• _KUTIPAN DOKUMEN_:

=-=-=

Kedua, sesungguhnya hadis-hadis yang berisi larangan terhadap musik dan nyanyian yang diiringi alat musik tersebut tidak semuanya dhaif sebagaimana yang dikatakan oleh Imam Ibnu Hazm. Sebahagian dari hadis-hadis itu adalah sahih di kalangan ulama, dan perawinya muttashil. Dua hadis di atas adalah di antara hadis-hadis sahih itu yang telah ditakhrijkan oleh beliau.

Selanjutnya beliau berpendapat bahwa nyanyian tanpa diiringi alat musik adalah halal, namun tidak mutlak. Nyanyian dibolehkan dengan syair-syair yang baik, tidak mengandung kata-kata keji dan kotor, berdasarkan sabda Rasulullah Saw.: “…Sesungguhnya sebagian syair itu adalah hikmah…”, dan jawaban Rasulullah ketika ditanya tentang syair: “…Dia (hanyalah) perkataan, baiknya adalah baik, buruknya adalah buruk…”

2. Fatwa Syeikh Yusuf al-Qardhawi

Syeikh Yusuf Qardhawi lebih cenderung untuk berpendapat bahwa nyanyian adalah boleh secara mutlak, dengan atau tanpa alat musik, karena asal segala sesuatu adalah halal selama tidak ada nas sahih yang mengharamkannya. Kalaupun ada, adakalanya dalil itu shariih (jelas) tetapi tidak sahih, atau sebaliknya sahih tetapi tidak shariih.

=-=-=

• _PETUNJUK LATIHAN_:
**1.** Menurut kutipan tentang hukum nyanyian, apa alasan Syeikh Yusuf Qardhawi berpendapat bahwa nyanyian boleh?
**2.** Salin ulang tanpa perubahan bagian kutipan tentang hukum nyanyian yang diawali kata-kata berisi "Selanjutnya beliau berpendapat" dan diakhiri dengan "tetapi tidak shariih.".
**3.** Tolong tulis kembali paragraf dalam kutipan tentang hukum nyanyian yang dimulai dengan "Syeikh Yusuf Qardhawi lebih cenderung" dalam bentuk daftar singkat yang tetap memuat fakta utamanya.
Materi tidak berhubungan dengan kutipan tentang hukum nyanyian.

=-=-=

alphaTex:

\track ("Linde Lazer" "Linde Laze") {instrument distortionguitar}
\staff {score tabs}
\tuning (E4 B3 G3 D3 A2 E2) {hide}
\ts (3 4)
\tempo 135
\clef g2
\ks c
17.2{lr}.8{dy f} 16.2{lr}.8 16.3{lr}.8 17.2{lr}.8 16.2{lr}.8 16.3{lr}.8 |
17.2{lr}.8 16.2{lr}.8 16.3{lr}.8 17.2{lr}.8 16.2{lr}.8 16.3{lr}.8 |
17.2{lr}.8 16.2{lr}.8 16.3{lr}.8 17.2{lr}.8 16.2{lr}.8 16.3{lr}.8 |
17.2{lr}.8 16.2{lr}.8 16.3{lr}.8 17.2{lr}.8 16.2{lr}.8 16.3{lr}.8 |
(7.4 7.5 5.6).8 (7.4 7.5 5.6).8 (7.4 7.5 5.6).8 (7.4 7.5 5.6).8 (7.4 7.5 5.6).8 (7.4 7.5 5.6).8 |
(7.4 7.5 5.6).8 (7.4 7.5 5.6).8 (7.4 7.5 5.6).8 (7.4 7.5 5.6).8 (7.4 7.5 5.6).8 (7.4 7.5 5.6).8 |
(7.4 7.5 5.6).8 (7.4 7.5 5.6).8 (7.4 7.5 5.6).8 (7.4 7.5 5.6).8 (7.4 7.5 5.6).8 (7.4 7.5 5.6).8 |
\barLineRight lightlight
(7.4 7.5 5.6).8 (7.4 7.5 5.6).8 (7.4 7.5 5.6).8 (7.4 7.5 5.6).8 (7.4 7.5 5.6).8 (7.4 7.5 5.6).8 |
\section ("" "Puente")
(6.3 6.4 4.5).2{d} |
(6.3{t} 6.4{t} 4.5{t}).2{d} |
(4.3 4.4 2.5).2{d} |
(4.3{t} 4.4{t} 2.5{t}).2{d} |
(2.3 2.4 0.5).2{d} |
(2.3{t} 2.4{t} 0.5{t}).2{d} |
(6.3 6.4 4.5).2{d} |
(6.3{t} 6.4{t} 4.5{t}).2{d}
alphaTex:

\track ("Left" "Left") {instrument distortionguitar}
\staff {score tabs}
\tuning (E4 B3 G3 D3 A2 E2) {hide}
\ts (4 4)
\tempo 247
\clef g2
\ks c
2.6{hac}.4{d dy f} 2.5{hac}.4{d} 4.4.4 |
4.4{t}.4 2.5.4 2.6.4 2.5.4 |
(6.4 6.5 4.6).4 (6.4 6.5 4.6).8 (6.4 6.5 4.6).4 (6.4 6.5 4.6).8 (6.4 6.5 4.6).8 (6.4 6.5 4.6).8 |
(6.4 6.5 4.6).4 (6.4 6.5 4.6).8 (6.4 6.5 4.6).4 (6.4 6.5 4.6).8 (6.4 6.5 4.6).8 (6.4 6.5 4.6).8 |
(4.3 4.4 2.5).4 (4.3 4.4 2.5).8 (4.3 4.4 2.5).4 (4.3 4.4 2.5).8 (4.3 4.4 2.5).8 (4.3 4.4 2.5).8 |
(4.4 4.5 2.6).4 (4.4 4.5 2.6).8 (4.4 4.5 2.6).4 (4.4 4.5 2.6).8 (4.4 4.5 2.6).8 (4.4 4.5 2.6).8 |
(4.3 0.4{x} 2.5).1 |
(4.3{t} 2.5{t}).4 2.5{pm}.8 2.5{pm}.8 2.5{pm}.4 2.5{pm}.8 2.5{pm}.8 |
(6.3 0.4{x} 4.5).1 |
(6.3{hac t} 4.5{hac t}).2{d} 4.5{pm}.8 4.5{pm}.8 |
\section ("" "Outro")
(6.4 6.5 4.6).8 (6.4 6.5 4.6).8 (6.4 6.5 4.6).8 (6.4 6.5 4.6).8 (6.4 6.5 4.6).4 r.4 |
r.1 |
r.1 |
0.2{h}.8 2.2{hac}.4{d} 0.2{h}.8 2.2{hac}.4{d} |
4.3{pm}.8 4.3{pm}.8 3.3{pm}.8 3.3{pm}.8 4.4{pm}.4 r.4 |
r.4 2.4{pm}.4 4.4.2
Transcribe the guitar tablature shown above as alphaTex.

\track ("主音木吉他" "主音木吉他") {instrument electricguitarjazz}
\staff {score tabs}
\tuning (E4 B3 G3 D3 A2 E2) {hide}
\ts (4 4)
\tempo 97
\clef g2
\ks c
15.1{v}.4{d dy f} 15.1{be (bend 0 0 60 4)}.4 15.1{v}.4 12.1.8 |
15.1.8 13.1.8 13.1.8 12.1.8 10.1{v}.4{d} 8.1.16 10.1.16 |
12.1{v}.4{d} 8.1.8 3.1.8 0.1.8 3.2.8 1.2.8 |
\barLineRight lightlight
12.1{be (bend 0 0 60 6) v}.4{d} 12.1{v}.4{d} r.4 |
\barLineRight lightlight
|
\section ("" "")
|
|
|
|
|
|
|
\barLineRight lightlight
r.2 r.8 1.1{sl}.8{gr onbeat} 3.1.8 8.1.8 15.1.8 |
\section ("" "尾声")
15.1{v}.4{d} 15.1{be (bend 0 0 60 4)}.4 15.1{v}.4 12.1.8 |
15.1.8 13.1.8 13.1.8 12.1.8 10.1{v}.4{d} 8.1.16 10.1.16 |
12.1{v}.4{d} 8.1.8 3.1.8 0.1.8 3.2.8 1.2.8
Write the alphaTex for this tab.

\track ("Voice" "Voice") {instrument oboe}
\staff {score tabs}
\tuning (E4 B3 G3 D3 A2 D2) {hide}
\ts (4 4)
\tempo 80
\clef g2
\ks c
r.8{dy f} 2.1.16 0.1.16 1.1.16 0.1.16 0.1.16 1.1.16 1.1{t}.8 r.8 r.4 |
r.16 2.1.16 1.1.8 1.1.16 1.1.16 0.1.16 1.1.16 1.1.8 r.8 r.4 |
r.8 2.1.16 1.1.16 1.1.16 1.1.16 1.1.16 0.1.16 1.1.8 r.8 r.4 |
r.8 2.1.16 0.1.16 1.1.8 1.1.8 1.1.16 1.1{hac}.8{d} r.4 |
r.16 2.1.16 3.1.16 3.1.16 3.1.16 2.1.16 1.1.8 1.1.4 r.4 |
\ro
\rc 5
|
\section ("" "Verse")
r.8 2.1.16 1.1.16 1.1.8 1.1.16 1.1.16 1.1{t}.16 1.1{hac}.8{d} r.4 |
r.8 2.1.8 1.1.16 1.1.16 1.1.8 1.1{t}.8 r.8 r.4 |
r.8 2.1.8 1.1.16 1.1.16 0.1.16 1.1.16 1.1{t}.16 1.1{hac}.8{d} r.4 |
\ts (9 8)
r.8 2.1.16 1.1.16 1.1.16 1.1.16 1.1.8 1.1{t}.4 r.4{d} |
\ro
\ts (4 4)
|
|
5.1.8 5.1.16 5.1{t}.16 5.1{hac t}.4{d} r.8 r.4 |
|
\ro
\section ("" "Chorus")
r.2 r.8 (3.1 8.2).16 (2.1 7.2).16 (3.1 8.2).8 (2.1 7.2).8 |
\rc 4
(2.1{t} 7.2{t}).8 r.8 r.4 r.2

=-=-=

• _KUNCI JAWABAN_:
**1.** Karena asal segala sesuatu adalah halal selama tidak ada nas sahih yang mengharamkannya.

**2.**
Selanjutnya beliau berpendapat bahwa nyanyian tanpa diiringi alat musik adalah halal, namun tidak mutlak. Nyanyian dibolehkan dengan syair-syair yang baik, tidak mengandung kata-kata keji dan kotor, berdasarkan sabda Rasulullah Saw.: “…Sesungguhnya sebagian syair itu adalah hikmah…”, dan jawaban Rasulullah ketika ditanya tentang syair: “…Dia (hanyalah) perkataan, baiknya adalah baik, buruknya adalah buruk…”

2. Fatwa Syeikh Yusuf al-Qardhawi

Syeikh Yusuf Qardhawi lebih cenderung untuk berpendapat bahwa nyanyian adalah boleh secara mutlak, dengan atau tanpa alat musik, karena asal segala sesuatu adalah halal selama tidak ada nas sahih yang mengharamkannya. Kalaupun ada, adakalanya dalil itu shariih (jelas) tetapi tidak sahih, atau sebaliknya sahih tetapi tidak shariih.

**3.**
- Syeikh Yusuf Qardhawi cenderung berpendapat bahwa nyanyian boleh secara mutlak, dengan atau tanpa alat musik.
- Alasannya: asal segala sesuatu adalah halal selama tidak ada nas sahih yang mengharamkannya.
- Kalaupun ada dalil, adakalanya dalil itu shariih (jelas) tetapi tidak sahih, atau sahih tetapi tidak shariih.